When you copy the material below, keep every line exact and omit the pictures.

GIVEN DATA:
****************************************

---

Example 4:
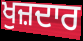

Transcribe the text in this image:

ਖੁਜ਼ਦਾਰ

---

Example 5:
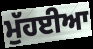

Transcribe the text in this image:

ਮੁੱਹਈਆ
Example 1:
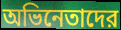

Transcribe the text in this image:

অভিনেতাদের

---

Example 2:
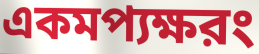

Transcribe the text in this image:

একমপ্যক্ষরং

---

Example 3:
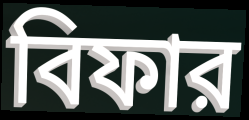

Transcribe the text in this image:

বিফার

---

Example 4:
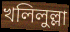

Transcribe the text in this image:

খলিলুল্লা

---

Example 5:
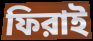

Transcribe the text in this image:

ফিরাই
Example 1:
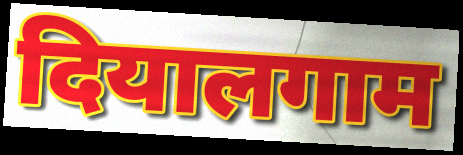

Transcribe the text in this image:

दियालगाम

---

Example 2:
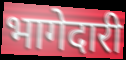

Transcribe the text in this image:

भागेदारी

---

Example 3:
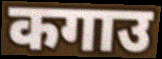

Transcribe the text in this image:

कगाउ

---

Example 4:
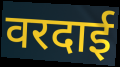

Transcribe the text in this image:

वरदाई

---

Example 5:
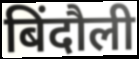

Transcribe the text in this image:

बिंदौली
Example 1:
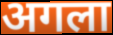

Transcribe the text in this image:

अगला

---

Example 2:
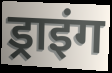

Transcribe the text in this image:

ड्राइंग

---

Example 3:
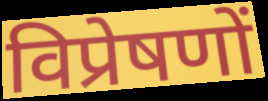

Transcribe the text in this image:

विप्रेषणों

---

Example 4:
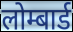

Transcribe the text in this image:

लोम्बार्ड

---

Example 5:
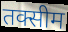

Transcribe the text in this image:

****************************************

WRITTEN RESPONSE:
---

Example 4:

Transcribe the text in this image:

ਖੁਜ਼ਦਾਰ

---

Example 5:

Transcribe the text in this image:

ਮੁੱਹਈਆ
Example 1:

Transcribe the text in this image:

অভিনেতাদের

---

Example 2:

Transcribe the text in this image:

একমপ্যক্ষরং

---

Example 3:

Transcribe the text in this image:

বিফার

---

Example 4:

Transcribe the text in this image:

খলিলুল্লা

---

Example 5:

Transcribe the text in this image:

ফিরাই
Example 1:

Transcribe the text in this image:

दियालगाम

---

Example 2:

Transcribe the text in this image:

भागेदारी

---

Example 3:

Transcribe the text in this image:

कगाउ

---

Example 4:

Transcribe the text in this image:

वरदाई

---

Example 5:

Transcribe the text in this image:

बिंदौली
Example 1:

Transcribe the text in this image:

अगला

---

Example 2:

Transcribe the text in this image:

ड्राइंग

---

Example 3:

Transcribe the text in this image:

विप्रेषणों

---

Example 4:

Transcribe the text in this image:

लोम्बार्ड

---

Example 5:

Transcribe the text in this image:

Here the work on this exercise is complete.